Novi Dwi Safitri (8), a third grade visitor to the library, says she once had a reading book but she does not know where it is now. With no other choice for entertainment, she spends morning, afternoon and evening in front of her family's television.

"I spend more time watching television than learning my school textbooks," said Novi.

Lita Suryani (10), fourth grader of elementary school, expresses her love of reading but says she has no solution for it because she, too, has no access to books. This is the third time the mobile library has visited her neighbourhood and she is very grateful.

The school system struggles to provide reading materials to Indonesian children too. Even in the capital Jakarta, not every school has a library. Public libraries are even more difficult to find. According to a recent media report, there are less than 3,000 public libraries - a very small number for a country with 230 million people.
 
To respond to urban children's need for reading, World Vision operates two mobile libraries with more than 2,000 reading books to serve children in five of World Vision's development areas in East and North Jakarta.

Students from pre-school to junior high come to spend a day in the presence of books, reading them, then returning them back to the bookshelf for others to enjoy.

 "I hope the mobile library come to this neighborhood more often so that I could read more books," says Lita.

Now Elan (8) and Nur (5), brother and sister, are approaching the van. These two do not attend school and cannot read. They usually help their parents look for used bottles and plastics, when other children go to school. Their parents are scavengers.

Elan and Nur are shy about joining the other children, but they are also curious. The arrival of the mobile library is a special moment, maybe even a turning point, for them.

A volunteer in the neighborhood tries to introduce letters to them, guiding them through the pages. Of course, the very short course does not give them much help in reading, but at least it gives the brother and sister a little joy and fun.

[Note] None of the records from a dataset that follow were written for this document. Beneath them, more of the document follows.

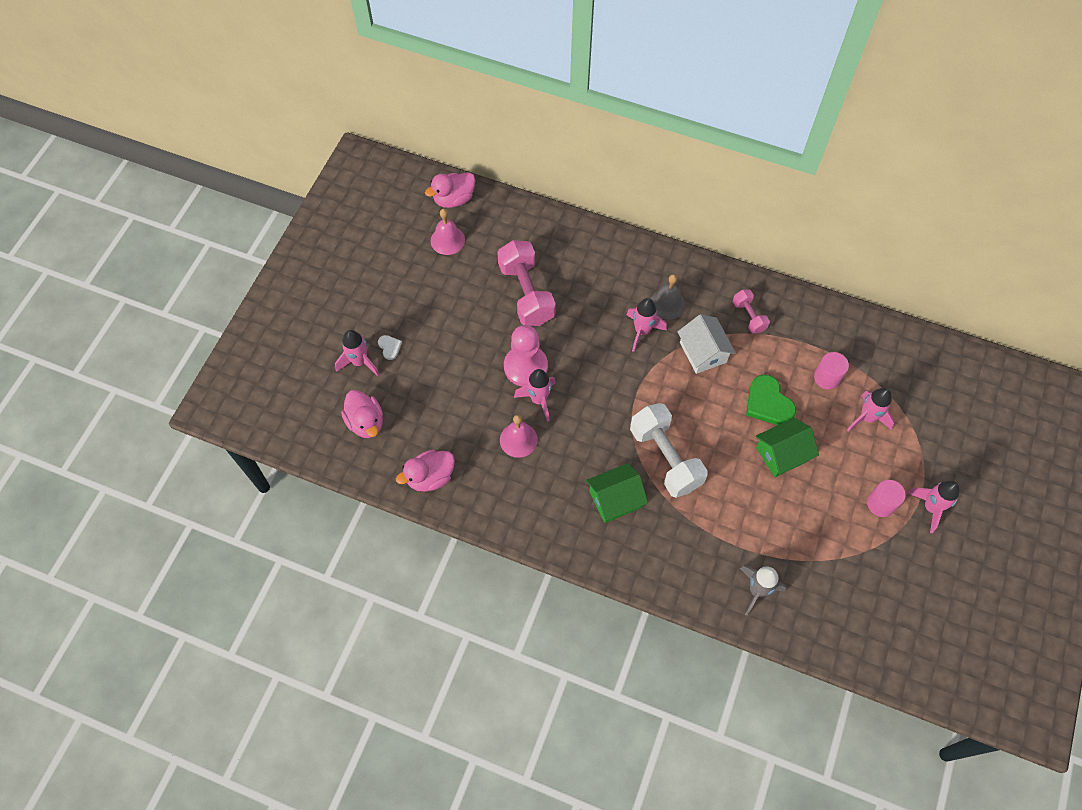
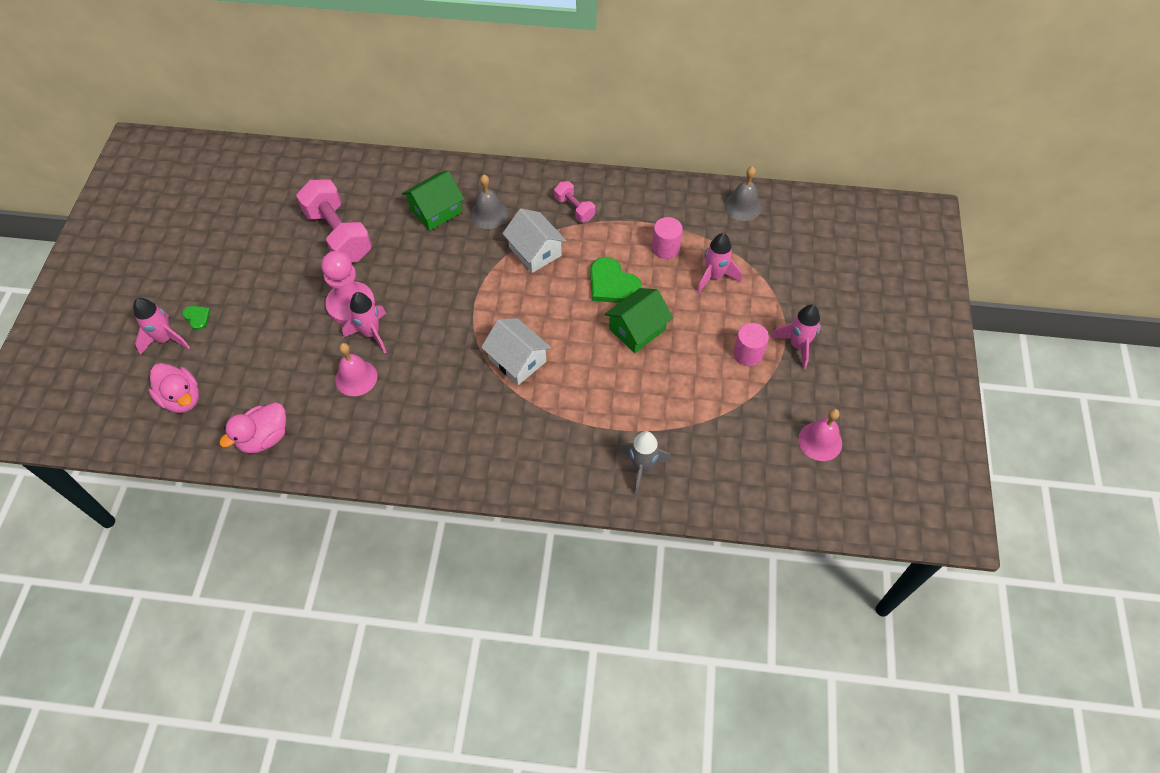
camera: 15 degrees left, 5 degrees down
(389, 347) = (197, 317): white heart -> green heart
(447, 240) = (245, 201): pink bell -> pink bell (820, 441)
(454, 199) = (245, 162): pink duck -> none
(615, 499) = (472, 413): green house -> green house (436, 211)
(642, 331) = (468, 245): pink rocket -> none
(665, 458) = (517, 360): white dumbbell -> white house
(912, 351) = (743, 206): none -> grey bell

Tomorrow the van will park in a different field and a different group of children will come running. With between 25 and 150 children visiting each time, the mobile libraries have served thousands of children like Novi and Lita, Elan and Nur, since they started operating last September.

"Thank you for allowing me to visit the mobile library," says Nur when asked what she thinks of it all. "I like the books with a lot of colors and pictures."